Mitochondrial Membrane Potential Assay

The MCF-7 cells were treated with compounds 9 and 13 and doxorubicin, and the integrity of MMP was analyzed using 5,5′,6,6′-tetrachloro-1,1′,3,3′-tetraethylbenzimidazolylcarbocyanine iodide (JC-1; Biomol, Hamburg, Germany) staining as previously reported [27 (link)–29 (link)]. Cells were tested in 6-well plates (3 mL, 1 × 10⁵ cells/mL) and the incubation time was 72 h in humidified 5% CO₂ atmosphere at 37 °C. The tested concentrations were ¼ × IC₅₀, ½ × IC₅₀ and IC₅₀. Untreated cells (control) were used for comparison with treated cells. JC-1 staining was performed according to the manufacturer’s protocol as reported previously [23 (link)]. Cells were then measured in a BD FACS Aria I Cell Sorter Flow Cytometer (Becton-Dickinson, Germany).
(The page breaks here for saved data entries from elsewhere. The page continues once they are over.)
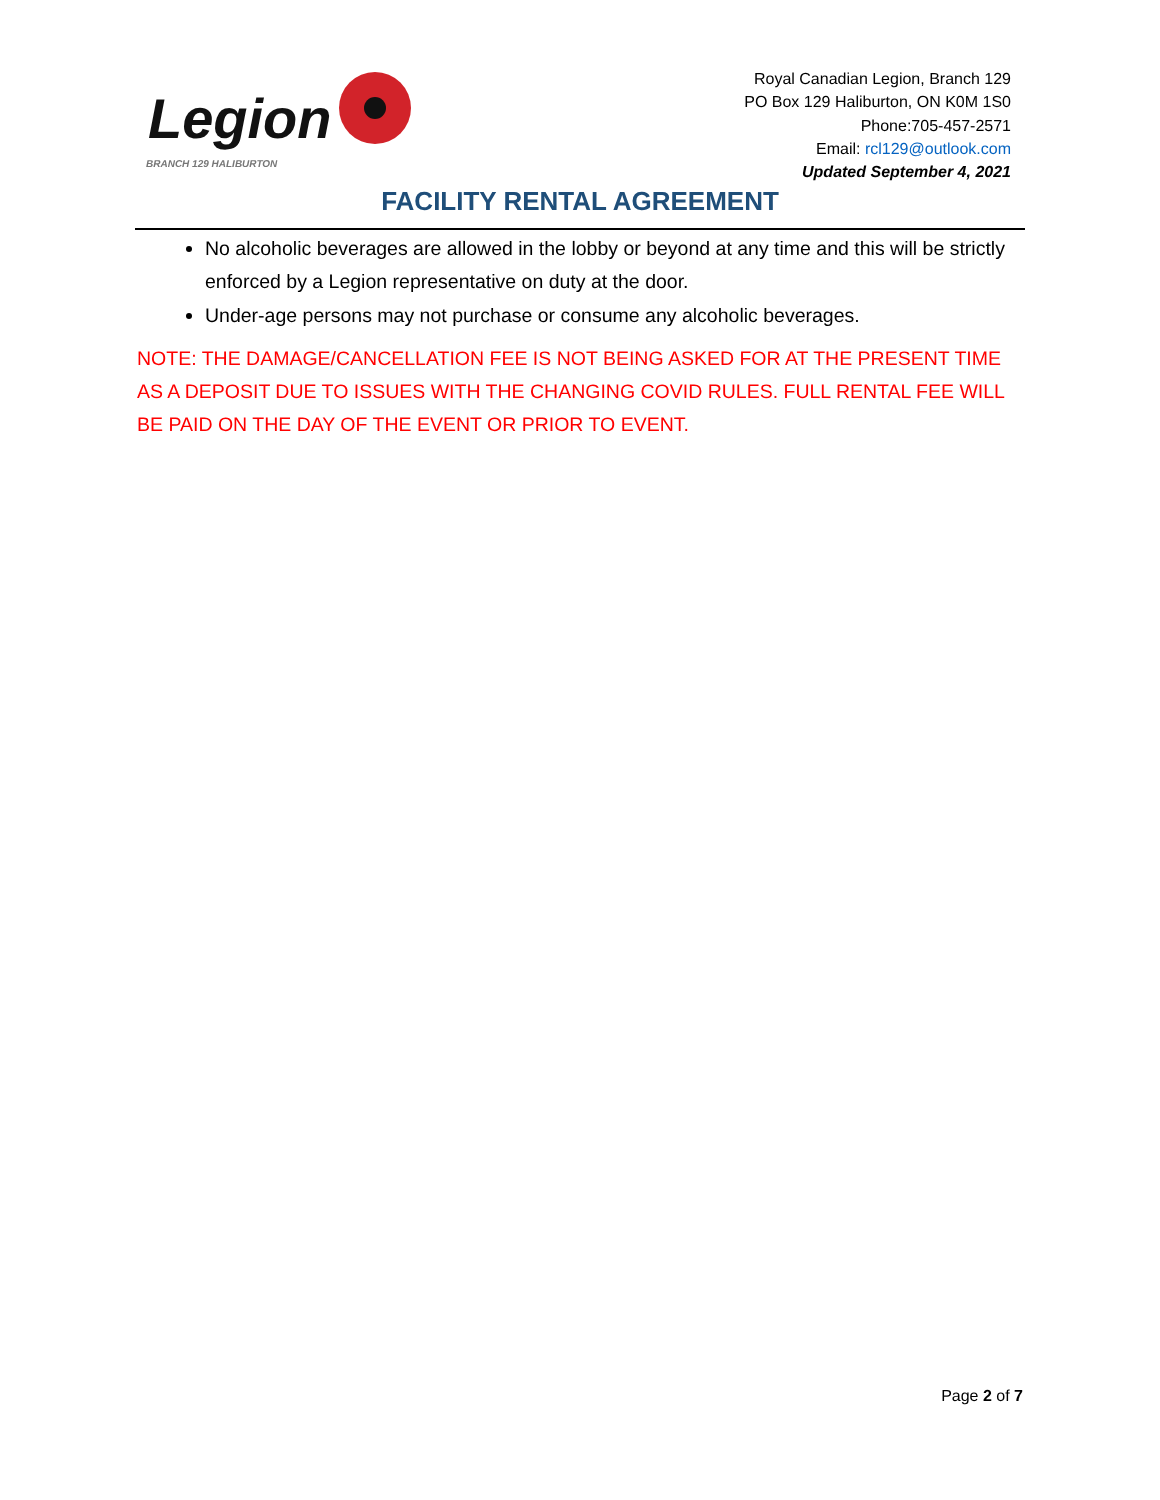Legion
BRANCH 129 HALIBURTON
Royal Canadian Legion, Branch 129
PO Box 129 Haliburton, ON K0M 1S0
Phone:705-457-2571
Email: rcl129@outlook.com
Updated September 4, 2021
FACILITY RENTAL AGREEMENT
No alcoholic beverages are allowed in the lobby or beyond at any time and this will be strictly enforced by a Legion representative on duty at the door.
Under-age persons may not purchase or consume any alcoholic beverages.
NOTE: THE DAMAGE/CANCELLATION FEE IS NOT BEING ASKED FOR AT THE PRESENT TIME AS A DEPOSIT DUE TO ISSUES WITH THE CHANGING COVID RULES. FULL RENTAL FEE WILL BE PAID ON THE DAY OF THE EVENT OR PRIOR TO EVENT.
Page 2 of 7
The JC-1 signal was measured at an excitation wavelength of 561 nm (150 mW) and detected using a 586/15 nm band-pass filter. The signal was analyzed at an excitation wavelength of 640 nm (40 mW) and detected using a 730/45 nm bandpass filter. Cytographs were analyzed using BD FACSDiva™ Flow Cytometry Software Version 6.1.2 (Becton-Dickinson). All experiments were performed at least in triplicates.